The Story
Why it exists.
The beginning
Sophie Labbé created 10:10 AM in Sicilia for Kenzo in 2011, naming it for a specific moment in a specific place. The title is literal, 10:10 AM on the Sicilian coast, when the morning has settled into itself and the day hasn't yet made demands. The fragrance translates that unhurried clarity into scent: citrus bright enough to feel like sunlight, grounded by cedar and vetiver like the warmth left on skin after you've stepped out of the sea. It's optimistic in the way Kenzo always is, finding joy in the everyday rather than chasing complexity for its own sake. The composition captures something particular about Mediterranean mornings: the light is already warm, but the air still carries the coolness of night.
The structure is worth pausing on. Three citruses, grapefruit, mandarin, bergamot, work in concert without muddying into a single accord. The grapefruit leads, bitter and bright. The mandarin sweetens it. The bergamot threads between them, keeping everything lifted. At the heart, freesia provides a cool white floral counterpoint to the fig tree's green, slightly vegetable character, leaves and stems rather than fruit. Peony softens the handoff. The base is where it earns its place: Virginia cedar and vetiver create a woody warmth that lingers long after the citrus fades, lasting through late morning and into early afternoon.
The evolution
The opening hits fast and bright, grapefruit first, sharp and direct, with that slight bitter edge that keeps it from reading as sweet. Mandarin follows, rounder and fruitier. Bergamot pulls everything together, giving the citrus phase structure rather than chaos. This is the 10:10 AM moment, the fragrance at its most energetic. It lasts maybe thirty to forty-five minutes before the citrus begins to recede. The transition isn't dramatic. Freesia arrives quietly, cool and clean, followed by the fig tree, green, slightly milky, the scent of leaves and shade rather than the fruit itself. Peony smooths the edges.
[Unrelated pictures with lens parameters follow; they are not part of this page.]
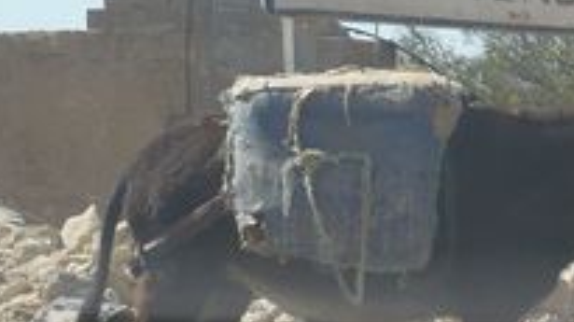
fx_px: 3133
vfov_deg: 5.9
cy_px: 165
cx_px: 496
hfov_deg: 10.4
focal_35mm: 206
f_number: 4.8
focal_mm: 16.1
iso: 100
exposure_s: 1/320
Within an hour, the composition has shifted from pure citrus to something softer, more layered. The drydown is where it earns longevity. Cedar emerges slowly, dry and woody, while vetiver adds earth and a hint of smoke. The citrus never fully disappears, it's there underneath, a memory of the opening. What remains by late morning is warm, woody, and close to the skin. The sillage is moderate, intimate rather than announced.
Cultural impact
10:10 AM in Sicilia arrived in 2011 as an airport exclusive before wider release, positioning itself as a travel fragrance from the start. The timing makes sense, it's a scent built for transit, for mornings away from home, for the particular alertness of being somewhere new. The fragrance finds itself in good company among Kenzo's optimistic, lifestyle-forward compositions, offering accessibility over complexity. It doesn't try to be the most interesting fragrance in the room. It tries to be the one you reach for when you want to smell like a good morning.